The Trump family has a range of business interests—including a crypto company with big financial ambitions.
The company, World Liberty Financial, has a lending market called WLFI Markets. It has applied for a national banking charter through its World Liberty Trust subsidiary. And it bills itself as a DeFi, or “decentralized finance,” ecosystem, which broadly means it seeks to remove middlemen from financial transactions.
World Liberty Financial was founded by President Donald Trump, his sons, the president’s special envoy Steve Witkoff, and Witkoff’s sons. Its USD1 stablecoin, which aims to stay pegged to the U.S. dollar, is at the center of the Trump family’s crypto venture—as is its token WLFI, which was recently trading around 11 cents, a fraction of its peak around 33 cents since its September launch.
WHY THIS MATTERS TO INVESTORS
World Liberty Financial offers a token and a stablecoin, but it has also signaled efforts to get into broader financial services.
WLFI Markets lets users borrow and lend against digital assets using USD1. The app isn’t available everywhere in the U.S., including New York. But if it gains traction, it could boost the circulating supply of USD1 and, potentially, the interest income generated by the assets that back it.
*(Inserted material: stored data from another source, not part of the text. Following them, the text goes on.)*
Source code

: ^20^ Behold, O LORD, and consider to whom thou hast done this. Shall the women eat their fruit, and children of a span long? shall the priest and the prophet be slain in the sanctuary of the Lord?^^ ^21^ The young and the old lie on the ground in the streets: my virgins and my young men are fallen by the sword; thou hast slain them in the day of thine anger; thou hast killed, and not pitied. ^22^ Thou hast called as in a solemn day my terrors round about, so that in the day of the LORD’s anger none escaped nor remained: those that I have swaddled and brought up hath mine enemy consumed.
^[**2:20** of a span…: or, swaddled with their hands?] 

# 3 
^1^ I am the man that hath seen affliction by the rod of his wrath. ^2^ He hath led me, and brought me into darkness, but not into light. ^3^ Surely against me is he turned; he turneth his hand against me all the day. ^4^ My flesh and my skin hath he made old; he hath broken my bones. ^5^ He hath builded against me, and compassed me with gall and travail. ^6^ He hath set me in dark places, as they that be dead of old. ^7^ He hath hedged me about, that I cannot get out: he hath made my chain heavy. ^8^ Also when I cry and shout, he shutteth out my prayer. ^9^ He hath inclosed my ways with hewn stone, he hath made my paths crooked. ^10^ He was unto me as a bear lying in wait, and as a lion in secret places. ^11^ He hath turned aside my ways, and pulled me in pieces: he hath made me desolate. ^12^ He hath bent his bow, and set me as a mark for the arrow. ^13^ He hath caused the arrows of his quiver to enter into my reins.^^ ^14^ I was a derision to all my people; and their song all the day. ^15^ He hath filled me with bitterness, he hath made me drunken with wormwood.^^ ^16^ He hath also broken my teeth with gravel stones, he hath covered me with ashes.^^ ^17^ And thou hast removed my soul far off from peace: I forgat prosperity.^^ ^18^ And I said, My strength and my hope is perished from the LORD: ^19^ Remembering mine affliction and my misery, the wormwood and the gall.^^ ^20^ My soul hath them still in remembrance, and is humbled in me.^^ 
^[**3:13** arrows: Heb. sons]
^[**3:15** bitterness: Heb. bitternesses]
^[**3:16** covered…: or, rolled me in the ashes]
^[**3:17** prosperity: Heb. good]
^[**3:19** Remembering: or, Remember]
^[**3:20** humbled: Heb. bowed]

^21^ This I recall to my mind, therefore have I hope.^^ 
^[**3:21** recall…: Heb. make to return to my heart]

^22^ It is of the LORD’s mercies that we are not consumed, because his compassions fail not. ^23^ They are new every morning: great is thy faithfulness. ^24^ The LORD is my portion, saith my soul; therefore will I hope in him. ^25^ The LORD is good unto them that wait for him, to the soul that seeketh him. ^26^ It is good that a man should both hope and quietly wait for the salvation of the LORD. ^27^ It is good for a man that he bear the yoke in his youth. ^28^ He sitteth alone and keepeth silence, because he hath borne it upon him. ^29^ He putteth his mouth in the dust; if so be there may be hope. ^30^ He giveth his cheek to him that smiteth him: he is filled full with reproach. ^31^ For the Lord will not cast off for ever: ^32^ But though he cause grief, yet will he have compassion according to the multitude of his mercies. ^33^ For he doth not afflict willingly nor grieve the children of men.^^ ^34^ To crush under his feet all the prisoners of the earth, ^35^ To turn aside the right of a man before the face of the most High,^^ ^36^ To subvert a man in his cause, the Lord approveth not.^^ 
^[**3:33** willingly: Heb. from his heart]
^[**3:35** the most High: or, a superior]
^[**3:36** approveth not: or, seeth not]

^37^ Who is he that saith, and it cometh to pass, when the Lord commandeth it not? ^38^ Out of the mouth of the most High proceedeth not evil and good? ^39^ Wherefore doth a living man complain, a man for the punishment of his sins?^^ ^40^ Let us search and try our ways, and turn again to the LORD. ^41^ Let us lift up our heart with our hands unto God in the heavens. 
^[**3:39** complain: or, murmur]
As a nationally chartered bank, World Liberty Trust would move from the fringes of payments into the central plumbing. Most stablecoin issuers make money from the interest earned on the assets backing the coins, generally including U.S. Treasurys, but if it were to also be a bank it could offer, and charge for, a range of financial services. (Think payments, clearing, asset custody, and the like.)
While the company has obvious political associations, World Liberty Financial, the WLF Protocol and WLFI tokens are “not political,” per the company’s white paper. That document shows that an entity called DT Marks DEFI LLC received 22.5 billion WLFI tokens and a right to receive 75% of the project’s revenue. That entity is connected to undisclosed Trump family members and the president through a series of holding companies, according to The Wall Street Journal.
The company also owns a stake in ALT5 Sigma (ALTS) after exchanging $750 million in WLFI tokens for 1 million ALT5 shares and warrants to buy an additional 99 million shares. Eric Trump, the president’s younger son, is a director on ALT5’s board—though only in an “observer” position in order to comply with Nasdaq rules. Zach Witkoff, a co-founder of World Liberty, is chairman of ALT5. (WLFI also recently loaned ALT5 money to buy back shares; ALT5 has a stated goal of acquiring more WLFI tokens.)
The company has led to scrutiny for President Trump. Congressional Democrats in a November report said the president “leveraged his office to make himself a crypto billionaire.” More recently, The Wall Street Journal reported that the company sold a large stake to a foreign royal, which a Democratic senator has pledged to investigate.
“Neither President Trump nor Steve Witkoff had any involvement whatsoever in this transaction and have had no involvement in World Liberty Financial since taking office,” a company spokesperson said via email. “We made the deal in question because we strongly believe that it was what was best for our company as we continue to grow.”
Crypto research firm Arkham’s calls World Liberty Financial an “experiment into the convergence of politics, finance, and blockchain technology.”